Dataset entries
┄┄┄┄┄┄
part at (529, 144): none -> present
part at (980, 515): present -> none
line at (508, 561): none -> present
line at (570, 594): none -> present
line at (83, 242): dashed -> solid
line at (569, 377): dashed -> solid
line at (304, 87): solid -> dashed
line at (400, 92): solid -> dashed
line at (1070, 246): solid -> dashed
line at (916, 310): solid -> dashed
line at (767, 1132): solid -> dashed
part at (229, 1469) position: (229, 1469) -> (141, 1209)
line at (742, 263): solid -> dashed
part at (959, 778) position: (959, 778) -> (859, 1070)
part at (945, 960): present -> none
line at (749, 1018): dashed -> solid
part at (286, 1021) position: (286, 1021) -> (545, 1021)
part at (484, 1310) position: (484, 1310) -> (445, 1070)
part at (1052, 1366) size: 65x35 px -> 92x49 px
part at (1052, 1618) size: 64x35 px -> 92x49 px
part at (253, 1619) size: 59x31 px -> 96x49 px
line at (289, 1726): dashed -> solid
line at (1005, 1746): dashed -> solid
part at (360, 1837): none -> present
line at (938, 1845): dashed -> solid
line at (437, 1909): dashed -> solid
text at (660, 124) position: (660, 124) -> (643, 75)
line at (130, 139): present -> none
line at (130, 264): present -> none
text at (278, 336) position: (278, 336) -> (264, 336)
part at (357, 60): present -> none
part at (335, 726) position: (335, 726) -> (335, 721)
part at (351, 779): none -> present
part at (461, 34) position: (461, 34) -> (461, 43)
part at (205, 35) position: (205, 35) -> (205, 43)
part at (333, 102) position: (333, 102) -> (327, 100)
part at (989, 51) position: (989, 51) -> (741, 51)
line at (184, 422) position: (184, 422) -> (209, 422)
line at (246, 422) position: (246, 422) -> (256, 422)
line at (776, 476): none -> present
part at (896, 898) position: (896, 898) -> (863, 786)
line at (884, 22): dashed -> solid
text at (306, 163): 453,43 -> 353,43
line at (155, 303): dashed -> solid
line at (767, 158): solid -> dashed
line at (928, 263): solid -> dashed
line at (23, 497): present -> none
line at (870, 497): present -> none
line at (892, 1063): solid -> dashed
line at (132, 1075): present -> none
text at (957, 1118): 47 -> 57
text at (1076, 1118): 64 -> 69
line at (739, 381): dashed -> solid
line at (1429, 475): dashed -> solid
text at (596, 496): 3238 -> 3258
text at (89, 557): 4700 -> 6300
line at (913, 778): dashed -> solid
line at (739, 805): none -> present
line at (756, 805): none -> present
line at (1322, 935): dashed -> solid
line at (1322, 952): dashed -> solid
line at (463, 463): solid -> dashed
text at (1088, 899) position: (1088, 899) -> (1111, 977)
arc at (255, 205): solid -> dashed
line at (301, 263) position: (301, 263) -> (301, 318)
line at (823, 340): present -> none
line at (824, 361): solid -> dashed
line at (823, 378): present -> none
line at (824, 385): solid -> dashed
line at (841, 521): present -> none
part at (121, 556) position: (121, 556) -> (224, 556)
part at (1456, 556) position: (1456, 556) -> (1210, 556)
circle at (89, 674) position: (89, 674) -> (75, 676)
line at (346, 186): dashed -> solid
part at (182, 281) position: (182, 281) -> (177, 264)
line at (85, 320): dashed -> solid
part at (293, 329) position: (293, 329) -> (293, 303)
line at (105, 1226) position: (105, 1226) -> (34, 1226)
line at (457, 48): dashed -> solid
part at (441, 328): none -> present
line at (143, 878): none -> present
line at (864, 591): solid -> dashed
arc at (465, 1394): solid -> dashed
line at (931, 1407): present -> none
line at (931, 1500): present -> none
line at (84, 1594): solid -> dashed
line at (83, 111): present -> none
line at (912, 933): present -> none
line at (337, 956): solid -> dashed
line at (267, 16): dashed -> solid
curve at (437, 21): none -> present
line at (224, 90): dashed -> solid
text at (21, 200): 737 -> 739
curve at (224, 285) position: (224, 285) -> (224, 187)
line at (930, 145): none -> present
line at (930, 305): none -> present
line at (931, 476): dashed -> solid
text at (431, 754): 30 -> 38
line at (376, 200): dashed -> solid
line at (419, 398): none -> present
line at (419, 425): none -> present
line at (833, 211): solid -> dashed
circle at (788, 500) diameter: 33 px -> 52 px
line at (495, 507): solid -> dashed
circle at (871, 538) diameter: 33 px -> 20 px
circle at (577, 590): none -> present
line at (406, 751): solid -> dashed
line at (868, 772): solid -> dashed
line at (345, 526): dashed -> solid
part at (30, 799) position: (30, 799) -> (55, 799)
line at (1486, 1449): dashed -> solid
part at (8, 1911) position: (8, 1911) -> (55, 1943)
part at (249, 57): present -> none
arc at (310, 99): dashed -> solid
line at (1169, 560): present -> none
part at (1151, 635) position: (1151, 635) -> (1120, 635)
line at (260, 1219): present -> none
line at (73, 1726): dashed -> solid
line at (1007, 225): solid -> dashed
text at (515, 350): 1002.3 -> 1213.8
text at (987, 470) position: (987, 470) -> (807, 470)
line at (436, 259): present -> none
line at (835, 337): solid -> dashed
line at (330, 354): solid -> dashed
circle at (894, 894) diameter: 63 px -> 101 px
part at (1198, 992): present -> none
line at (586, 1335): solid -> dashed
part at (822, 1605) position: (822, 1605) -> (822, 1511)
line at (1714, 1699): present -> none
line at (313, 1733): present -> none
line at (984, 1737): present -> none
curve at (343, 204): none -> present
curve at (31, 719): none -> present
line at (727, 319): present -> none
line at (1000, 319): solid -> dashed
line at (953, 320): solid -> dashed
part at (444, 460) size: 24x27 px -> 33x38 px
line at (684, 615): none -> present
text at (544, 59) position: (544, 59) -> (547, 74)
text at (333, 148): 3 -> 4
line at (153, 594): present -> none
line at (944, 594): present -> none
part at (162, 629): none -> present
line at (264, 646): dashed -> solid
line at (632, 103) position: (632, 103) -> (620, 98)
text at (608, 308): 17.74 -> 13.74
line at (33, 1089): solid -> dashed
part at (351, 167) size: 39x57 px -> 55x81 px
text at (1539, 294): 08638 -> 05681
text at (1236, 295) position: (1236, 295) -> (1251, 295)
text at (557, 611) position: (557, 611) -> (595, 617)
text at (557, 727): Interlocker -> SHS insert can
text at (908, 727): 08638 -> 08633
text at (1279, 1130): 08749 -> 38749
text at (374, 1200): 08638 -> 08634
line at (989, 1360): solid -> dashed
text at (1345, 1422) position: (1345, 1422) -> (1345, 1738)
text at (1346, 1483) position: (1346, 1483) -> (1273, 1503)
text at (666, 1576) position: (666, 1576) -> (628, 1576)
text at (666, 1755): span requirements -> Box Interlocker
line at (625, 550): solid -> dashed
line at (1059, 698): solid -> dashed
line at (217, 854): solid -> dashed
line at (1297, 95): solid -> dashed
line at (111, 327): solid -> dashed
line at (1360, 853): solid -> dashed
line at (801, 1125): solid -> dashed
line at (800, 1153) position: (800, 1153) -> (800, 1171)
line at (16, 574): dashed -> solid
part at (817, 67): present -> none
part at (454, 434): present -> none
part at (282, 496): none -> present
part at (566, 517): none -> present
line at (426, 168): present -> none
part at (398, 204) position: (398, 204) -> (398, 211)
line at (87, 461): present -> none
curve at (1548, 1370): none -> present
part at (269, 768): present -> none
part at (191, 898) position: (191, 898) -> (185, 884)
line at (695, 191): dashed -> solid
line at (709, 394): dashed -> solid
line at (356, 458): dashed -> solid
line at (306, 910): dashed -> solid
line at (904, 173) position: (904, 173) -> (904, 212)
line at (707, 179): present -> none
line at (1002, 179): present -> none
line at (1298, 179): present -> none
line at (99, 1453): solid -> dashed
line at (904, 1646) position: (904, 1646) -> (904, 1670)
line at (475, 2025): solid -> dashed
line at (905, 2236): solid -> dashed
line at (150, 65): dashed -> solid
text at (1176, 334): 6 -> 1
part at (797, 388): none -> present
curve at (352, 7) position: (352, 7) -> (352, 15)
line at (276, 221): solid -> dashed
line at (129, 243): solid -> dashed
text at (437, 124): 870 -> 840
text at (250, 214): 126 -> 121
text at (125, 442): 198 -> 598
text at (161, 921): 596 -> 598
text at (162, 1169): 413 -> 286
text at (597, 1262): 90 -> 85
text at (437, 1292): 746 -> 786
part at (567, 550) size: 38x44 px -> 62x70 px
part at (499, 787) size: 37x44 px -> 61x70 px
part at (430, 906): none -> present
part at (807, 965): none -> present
┄┄┄┄┄┄
Render the data as a numbered list, from the first line through the line that contains "line at (1070, 246): solid -> dashed". Leave out any blank lines.

## SOLUTION TO THE EXERCISE
1. part at (529, 144): none -> present
2. part at (980, 515): present -> none
3. line at (508, 561): none -> present
4. line at (570, 594): none -> present
5. line at (83, 242): dashed -> solid
6. line at (569, 377): dashed -> solid
7. line at (304, 87): solid -> dashed
8. line at (400, 92): solid -> dashed
9. line at (1070, 246): solid -> dashed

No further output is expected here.